▸ SET PROBLEM: Swap "collector number" for "collection number" in the listing, from the line with "name author: Lam." through the end of the listing, and give back only those lines with nothing else changed.

Stored data:
::::
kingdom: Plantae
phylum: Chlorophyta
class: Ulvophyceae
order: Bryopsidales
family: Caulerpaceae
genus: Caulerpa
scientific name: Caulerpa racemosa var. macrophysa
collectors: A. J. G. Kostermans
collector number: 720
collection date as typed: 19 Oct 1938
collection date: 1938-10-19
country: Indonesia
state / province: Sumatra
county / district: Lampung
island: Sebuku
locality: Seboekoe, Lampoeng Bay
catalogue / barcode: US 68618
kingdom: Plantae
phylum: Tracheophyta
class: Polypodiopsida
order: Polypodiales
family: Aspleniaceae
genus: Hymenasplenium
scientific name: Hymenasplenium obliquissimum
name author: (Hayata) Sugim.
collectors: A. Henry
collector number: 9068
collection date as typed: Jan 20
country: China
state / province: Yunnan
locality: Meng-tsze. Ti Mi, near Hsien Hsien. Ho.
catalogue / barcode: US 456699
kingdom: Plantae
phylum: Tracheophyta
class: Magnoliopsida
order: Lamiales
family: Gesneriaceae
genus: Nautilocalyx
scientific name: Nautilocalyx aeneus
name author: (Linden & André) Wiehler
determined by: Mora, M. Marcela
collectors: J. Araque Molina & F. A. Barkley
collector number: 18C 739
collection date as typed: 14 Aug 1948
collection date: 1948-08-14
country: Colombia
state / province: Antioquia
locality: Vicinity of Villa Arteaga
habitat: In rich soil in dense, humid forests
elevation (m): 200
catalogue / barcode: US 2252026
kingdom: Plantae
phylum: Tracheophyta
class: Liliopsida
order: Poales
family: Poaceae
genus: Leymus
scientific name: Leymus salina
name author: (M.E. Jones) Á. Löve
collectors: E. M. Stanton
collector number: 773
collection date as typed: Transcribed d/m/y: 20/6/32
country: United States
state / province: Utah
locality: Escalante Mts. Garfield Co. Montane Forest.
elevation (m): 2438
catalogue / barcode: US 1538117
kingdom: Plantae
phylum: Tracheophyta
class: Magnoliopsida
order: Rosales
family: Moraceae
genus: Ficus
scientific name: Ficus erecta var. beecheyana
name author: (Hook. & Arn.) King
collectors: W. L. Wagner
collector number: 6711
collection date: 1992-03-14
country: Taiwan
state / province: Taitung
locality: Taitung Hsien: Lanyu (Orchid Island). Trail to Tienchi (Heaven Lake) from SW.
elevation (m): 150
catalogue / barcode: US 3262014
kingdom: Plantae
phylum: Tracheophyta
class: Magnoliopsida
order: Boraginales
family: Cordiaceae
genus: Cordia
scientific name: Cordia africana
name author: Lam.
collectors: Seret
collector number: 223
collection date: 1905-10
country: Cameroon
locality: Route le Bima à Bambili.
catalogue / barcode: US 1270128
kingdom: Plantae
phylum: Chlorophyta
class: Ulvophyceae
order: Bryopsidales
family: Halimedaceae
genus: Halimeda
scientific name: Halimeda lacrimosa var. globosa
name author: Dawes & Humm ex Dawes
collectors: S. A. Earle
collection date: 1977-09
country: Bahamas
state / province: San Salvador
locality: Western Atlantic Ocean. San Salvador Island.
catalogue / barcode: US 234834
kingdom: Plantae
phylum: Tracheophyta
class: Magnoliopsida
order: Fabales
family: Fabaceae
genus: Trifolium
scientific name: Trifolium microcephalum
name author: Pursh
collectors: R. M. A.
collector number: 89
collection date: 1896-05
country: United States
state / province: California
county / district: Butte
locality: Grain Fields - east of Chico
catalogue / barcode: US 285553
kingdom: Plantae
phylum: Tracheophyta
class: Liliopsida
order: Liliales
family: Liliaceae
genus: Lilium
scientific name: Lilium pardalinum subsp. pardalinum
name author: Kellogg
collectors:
::::
▸ SOLUTION TO THIS PROBLEM:
name author: Lam.
collectors: Seret
collection number: 223
collection date: 1905-10
country: Cameroon
locality: Route le Bima à Bambili.
catalogue / barcode: US 1270128
kingdom: Plantae
phylum: Chlorophyta
class: Ulvophyceae
order: Bryopsidales
family: Halimedaceae
genus: Halimeda
scientific name: Halimeda lacrimosa var. globosa
name author: Dawes & Humm ex Dawes
collectors: S. A. Earle
collection date: 1977-09
country: Bahamas
state / province: San Salvador
locality: Western Atlantic Ocean. San Salvador Island.
catalogue / barcode: US 234834
kingdom: Plantae
phylum: Tracheophyta
class: Magnoliopsida
order: Fabales
family: Fabaceae
genus: Trifolium
scientific name: Trifolium microcephalum
name author: Pursh
collectors: R. M. A.
collection number: 89
collection date: 1896-05
country: United States
state / province: California
county / district: Butte
locality: Grain Fields - east of Chico
catalogue / barcode: US 285553
kingdom: Plantae
phylum: Tracheophyta
class: Liliopsida
order: Liliales
family: Liliaceae
genus: Lilium
scientific name: Lilium pardalinum subsp. pardalinum
name author: Kellogg
collectors:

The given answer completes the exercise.